If you criticize government, you are opposition. If you criticize opposition, you are government. When will they realize that some of us are ONLY interested in good governance?

The station of Bayelsa state is depressing. We are at fault for this, but not because we are lazy as the Governor said, stupid or rumour mongers. We are no more lazy, stupid or rumour mongers than the citizens of most developed states. Instead we are at fault because we love our government officials more than we love ourselves. Because they are more Ijaw than we who voted them into power. We respect corrupt public authority more than we respect our dignity. Because we have turned government into religion, replacing healthy cynicism with blind faith. And obvious truth with unflinching hope. We look at each other with angry eyes, like we want to scream and curse at this Government but it is as if hunger has finally silenced us.
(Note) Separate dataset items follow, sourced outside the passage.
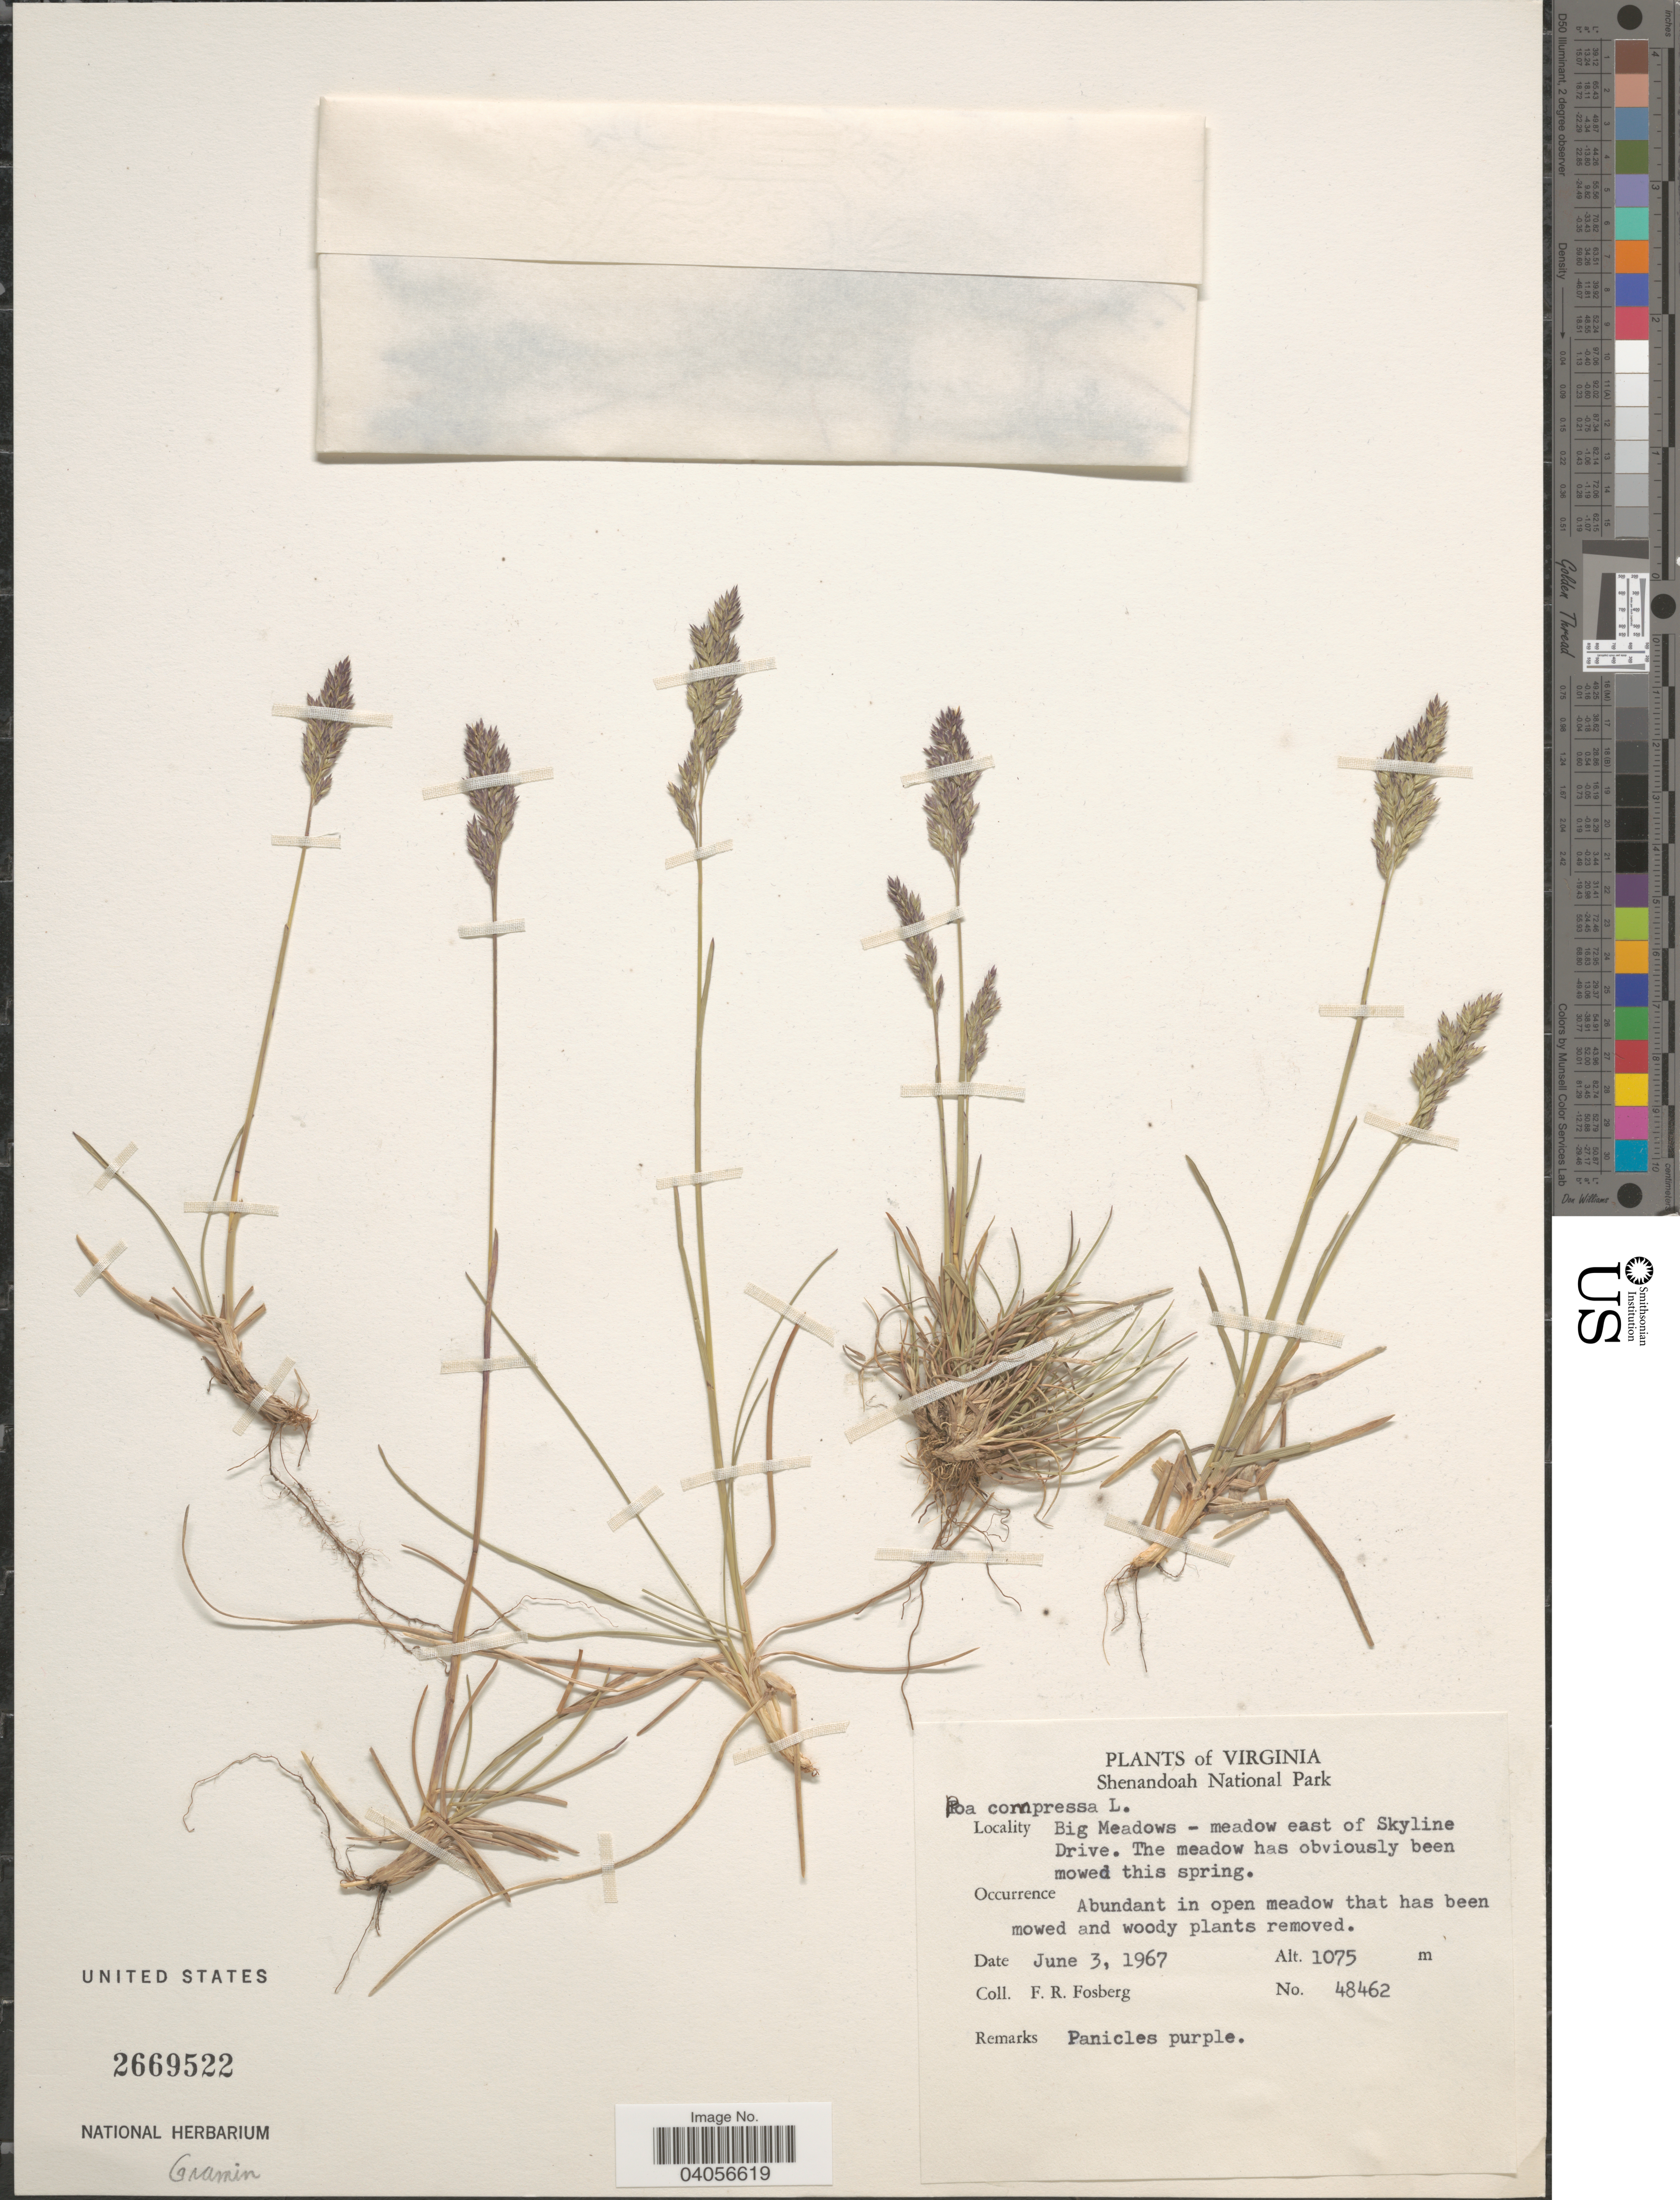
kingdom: Plantae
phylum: Tracheophyta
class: Liliopsida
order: Poales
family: Poaceae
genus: Poa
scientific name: Poa compressa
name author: L.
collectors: F. R. Fosberg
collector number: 48462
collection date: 1967-06-03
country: United States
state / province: Virginia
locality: Shenandoah National Park. Big Meadows - meadow east of Skyline Drive.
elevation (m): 1075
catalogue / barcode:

Those who speak the truth are the enemies of IJAW. Those who asks genuine questions are tagged state enemies. There's too much pretence. Too much lies. Too much cover ups. And excessive sycophancy. Those who speak the truth are 'blacklisted.' Facebook accounts are for sale. Facebook Overlords after their own bellies. Journalists are slaughtered by brown envelops. The story of Bayelsa. Almost everything in Bayelsa is a scam. Organised scam against common people. It's such a shame.

And now we are on our own.

Because those who foist this on us are silent. No one is saying anything, and no one cares to ask why the unusual silence from the Godfathers.

Difficult times are coming. But we have to start demanding better things. We have to stop comparing ourself negatively with like states and start comparing ourself positively with other states. If Anambra can do it, so can Bayelsa state. We have to stop being schoolchildren, grateful for small favours. We have to develop the confidence to demand, to learn dissatisfaction. There is no magical change out there. Only our collective interrogation of this government will force a change for the better. We have to #OccupyCreekHavean till we get our entitlements.